The WHO Reaching Every District (RED) Strategy will now be piloted in Tuv (Central) province of Mongolia. The project is enabled by a grant of 50000 USD from the US Centres for Disease Control and Prevention in support of a project proposal submitted to the CDC by the Mongolian National Centre for Communicable Diseases (NCCD). WHO Country Office in Mongolia has helped the local agencies to submit the proposal.

The RED Strategy will be piloted as one of the channels of sub-national health system strengthening in Tuv province for the period of one year starting in March 2016. Tuv province was chosen for the pilot project due to being one of the largest of 21 provinces of Mongolia. Comparatively significant spread of illegal mining practices in the province that causes malpractice of immunization activities when children of migrant workers do not get scheduled vaccines also contributed to Tuv province becoming a pilot site.

WHO Country Office in Mongolia is advocating for sub-national health system strengthening through multilateral support rendered to local governments. WHO supported two pilot sites from 2013: Umnugobi province in rural Mongolia and Songinokhairkhan district in the capital city Ulaanbaatar. Currently WHO is expanding its sub-national health system strengthening support to a number of districts and provinces in partnerships with UNICEF, World Vision, Norwegian Lutheran Mission, Embassies of the Czech Republic and Turkey and international NGOs.
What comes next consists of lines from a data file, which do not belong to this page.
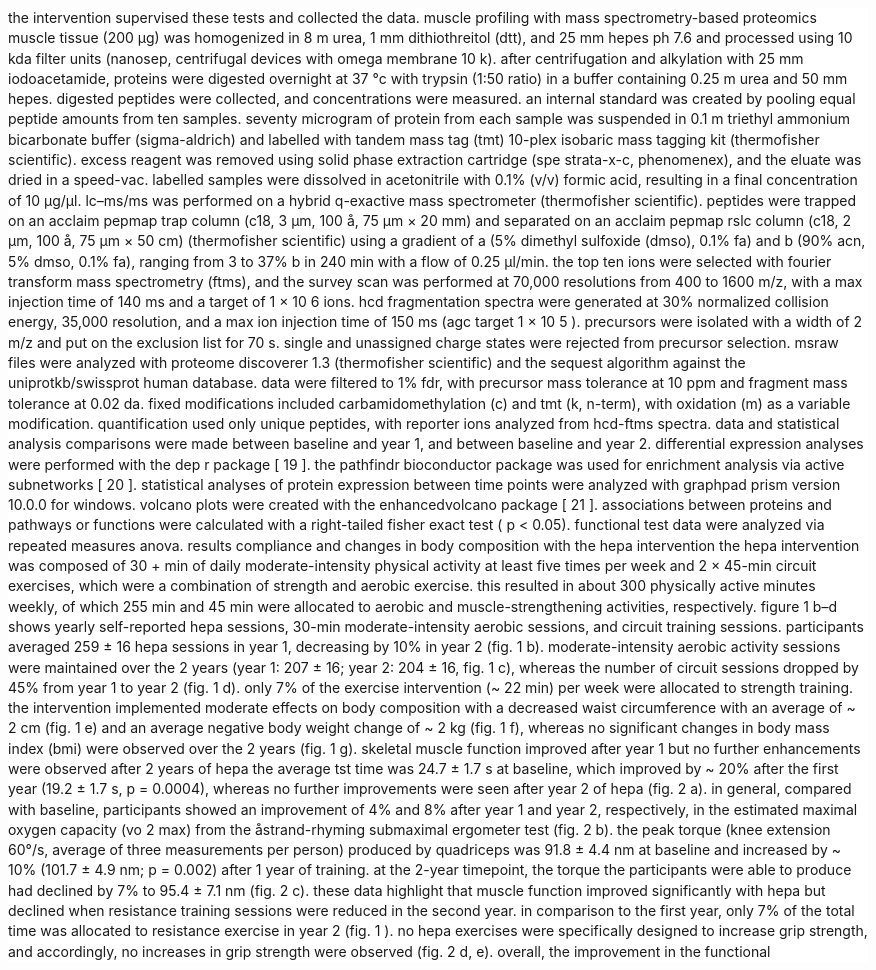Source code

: the intervention supervised these tests and collected the data. muscle profiling with mass spectrometry-based proteomics muscle tissue (200 µg) was homogenized in 8 m urea, 1 mm dithiothreitol (dtt), and 25 mm hepes ph 7.6 and processed using 10 kda filter units (nanosep, centrifugal devices with omega membrane 10 k). after centrifugation and alkylation with 25 mm iodoacetamide, proteins were digested overnight at 37 °c with trypsin (1:50 ratio) in a buffer containing 0.25 m urea and 50 mm hepes. digested peptides were collected, and concentrations were measured. an internal standard was created by pooling equal peptide amounts from ten samples. seventy microgram of protein from each sample was suspended in 0.1 m triethyl ammonium bicarbonate buffer (sigma-aldrich) and labelled with tandem mass tag (tmt) 10-plex isobaric mass tagging kit (thermofisher scientific). excess reagent was removed using solid phase extraction cartridge (spe strata-x-c, phenomenex), and the eluate was dried in a speed-vac. labelled samples were dissolved in acetonitrile with 0.1% (v/v) formic acid, resulting in a final concentration of 10 µg/µl. lc–ms/ms was performed on a hybrid q-exactive mass spectrometer (thermofisher scientific). peptides were trapped on an acclaim pepmap trap column (c18, 3 µm, 100 å, 75 µm × 20 mm) and separated on an acclaim pepmap rslc column (c18, 2 µm, 100 å, 75 µm × 50 cm) (thermofisher scientific) using a gradient of a (5% dimethyl sulfoxide (dmso), 0.1% fa) and b (90% acn, 5% dmso, 0.1% fa), ranging from 3 to 37% b in 240 min with a flow of 0.25 µl/min. the top ten ions were selected with fourier transform mass spectrometry (ftms), and the survey scan was performed at 70,000 resolutions from 400 to 1600 m/z, with a max injection time of 140 ms and a target of 1 × 10 6 ions. hcd fragmentation spectra were generated at 30% normalized collision energy, 35,000 resolution, and a max ion injection time of 150 ms (agc target 1 × 10 5 ). precursors were isolated with a width of 2 m/z and put on the exclusion list for 70 s. single and unassigned charge states were rejected from precursor selection. msraw files were analyzed with proteome discoverer 1.3 (thermofisher scientific) and the sequest algorithm against the uniprotkb/swissprot human database. data were filtered to 1% fdr, with precursor mass tolerance at 10 ppm and fragment mass tolerance at 0.02 da. fixed modifications included carbamidomethylation (c) and tmt (k, n-term), with oxidation (m) as a variable modification. quantification used only unique peptides, with reporter ions analyzed from hcd-ftms spectra. data and statistical analysis comparisons were made between baseline and year 1, and between baseline and year 2. differential expression analyses were performed with the dep r package [ 19 ]. the pathfindr bioconductor package was used for enrichment analysis via active subnetworks [ 20 ]. statistical analyses of protein expression between time points were analyzed with graphpad prism version 10.0.0 for windows. volcano plots were created with the enhancedvolcano package [ 21 ]. associations between proteins and pathways or functions were calculated with a right-tailed fisher exact test ( p < 0.05). functional test data were analyzed via repeated measures anova. results compliance and changes in body composition with the hepa intervention the hepa intervention was composed of 30 + min of daily moderate-intensity physical activity at least five times per week and 2 × 45-min circuit exercises, which were a combination of strength and aerobic exercise. this resulted in about 300 physically active minutes weekly, of which 255 min and 45 min were allocated to aerobic and muscle-strengthening activities, respectively. figure 1 b–d shows yearly self-reported hepa sessions, 30-min moderate-intensity aerobic sessions, and circuit training sessions. participants averaged 259 ± 16 hepa sessions in year 1, decreasing by 10% in year 2 (fig. 1 b). moderate-intensity aerobic activity sessions were maintained over the 2 years (year 1: 207 ± 16; year 2: 204 ± 16, fig. 1 c), whereas the number of circuit sessions dropped by 45% from year 1 to year 2 (fig. 1 d). only 7% of the exercise intervention (~ 22 min) per week were allocated to strength training. the intervention implemented moderate effects on body composition with a decreased waist circumference with an average of ~ 2 cm (fig. 1 e) and an average negative body weight change of ~ 2 kg (fig. 1 f), whereas no significant changes in body mass index (bmi) were observed over the 2 years (fig. 1 g). skeletal muscle function improved after year 1 but no further enhancements were observed after 2 years of hepa the average tst time was 24.7 ± 1.7 s at baseline, which improved by ~ 20% after the first year (19.2 ± 1.7 s, p = 0.0004), whereas no further improvements were seen after year 2 of hepa (fig. 2 a). in general, compared with baseline, participants showed an improvement of 4% and 8% after year 1 and year 2, respectively, in the estimated maximal oxygen capacity (vo 2 max) from the åstrand-rhyming submaximal ergometer test (fig. 2 b). the peak torque (knee extension 60°/s, average of three measurements per person) produced by quadriceps was 91.8 ± 4.4 nm at baseline and increased by ~ 10% (101.7 ± 4.9 nm; p = 0.002) after 1 year of training. at the 2-year timepoint, the torque the participants were able to produce had declined by 7% to 95.4 ± 7.1 nm (fig. 2 c). these data highlight that muscle function improved significantly with hepa but declined when resistance training sessions were reduced in the second year. in comparison to the first year, only 7% of the total time was allocated to resistance exercise in year 2 (fig. 1 ). no hepa exercises were specifically designed to increase grip strength, and accordingly, no increases in grip strength were observed (fig. 2 d, e). overall, the improvement in the functional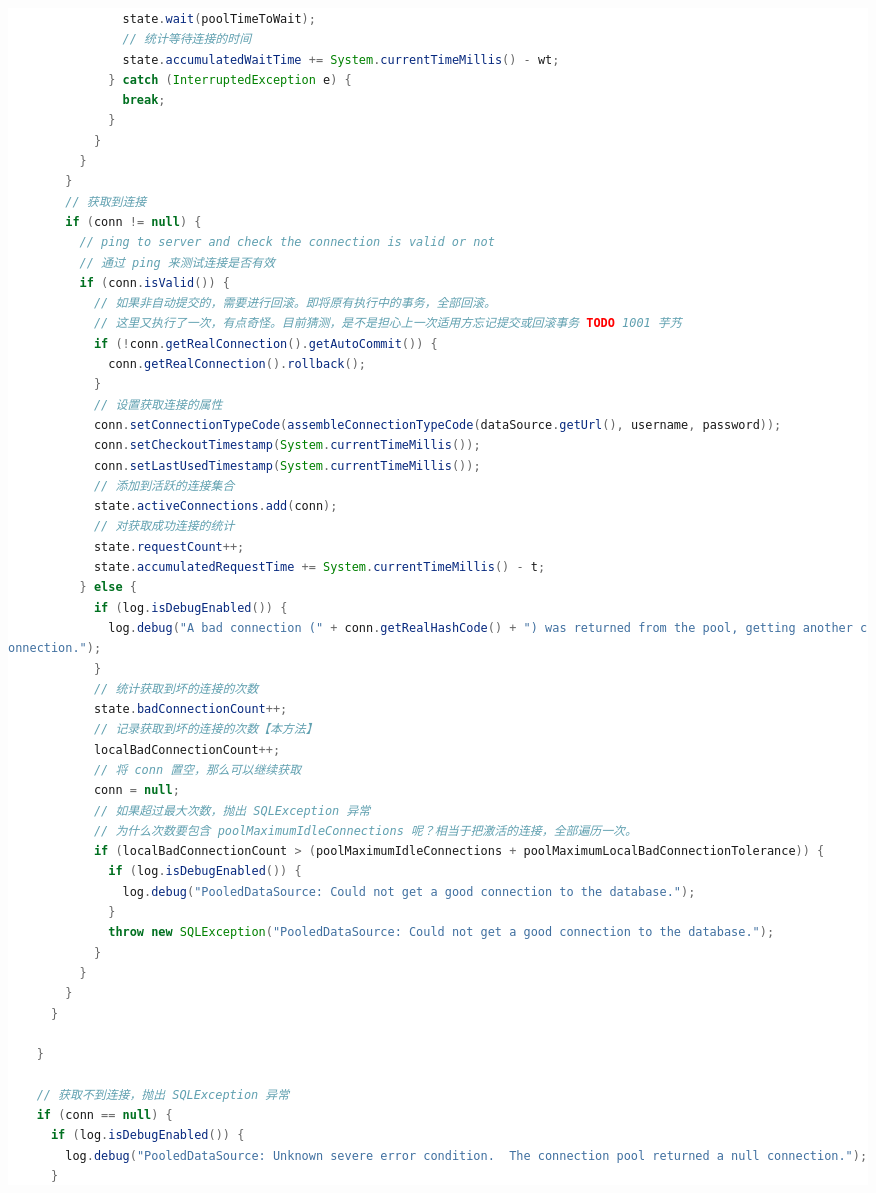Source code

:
 ```java
                state.wait(poolTimeToWait);
                // 统计等待连接的时间 
                state.accumulatedWaitTime += System.currentTimeMillis() - wt;
              } catch (InterruptedException e) {
                break;
              }
            }
          }
        }
        // 获取到连接
        if (conn != null) {
          // ping to server and check the connection is valid or not
          // 通过 ping 来测试连接是否有效
          if (conn.isValid()) {
            // 如果非自动提交的，需要进行回滚。即将原有执行中的事务，全部回滚。
            // 这里又执行了一次，有点奇怪。目前猜测，是不是担心上一次适用方忘记提交或回滚事务 TODO 1001 芋艿
            if (!conn.getRealConnection().getAutoCommit()) {
              conn.getRealConnection().rollback();
            }
            // 设置获取连接的属性
            conn.setConnectionTypeCode(assembleConnectionTypeCode(dataSource.getUrl(), username, password));
            conn.setCheckoutTimestamp(System.currentTimeMillis());
            conn.setLastUsedTimestamp(System.currentTimeMillis());
            // 添加到活跃的连接集合
            state.activeConnections.add(conn);
            // 对获取成功连接的统计
            state.requestCount++;
            state.accumulatedRequestTime += System.currentTimeMillis() - t;
          } else {
            if (log.isDebugEnabled()) {
              log.debug("A bad connection (" + conn.getRealHashCode() + ") was returned from the pool, getting another connection.");
            }
            // 统计获取到坏的连接的次数
            state.badConnectionCount++;
            // 记录获取到坏的连接的次数【本方法】
            localBadConnectionCount++;
            // 将 conn 置空，那么可以继续获取
            conn = null;
            // 如果超过最大次数，抛出 SQLException 异常
            // 为什么次数要包含 poolMaximumIdleConnections 呢？相当于把激活的连接，全部遍历一次。
            if (localBadConnectionCount > (poolMaximumIdleConnections + poolMaximumLocalBadConnectionTolerance)) {
              if (log.isDebugEnabled()) {
                log.debug("PooledDataSource: Could not get a good connection to the database.");
              }
              throw new SQLException("PooledDataSource: Could not get a good connection to the database.");
            }
          }
        }
      }

    }

    // 获取不到连接，抛出 SQLException 异常
    if (conn == null) {
      if (log.isDebugEnabled()) {
        log.debug("PooledDataSource: Unknown severe error condition.  The connection pool returned a null connection.");
      }
```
‘Reaching Every District’ (RED) is the name given to a strategy of district capacity building to address common obstacles to increasing immunization coverage, with a focus on planning and monitoring. The first steps in developing the RED strategy were taken in July 2002 at a meeting of immunization partners, who identified common obstacles and ways to improve access to immunization to achieve the global immunization goal of 90% coverage nationally and 95% of coverage at district level by 2020.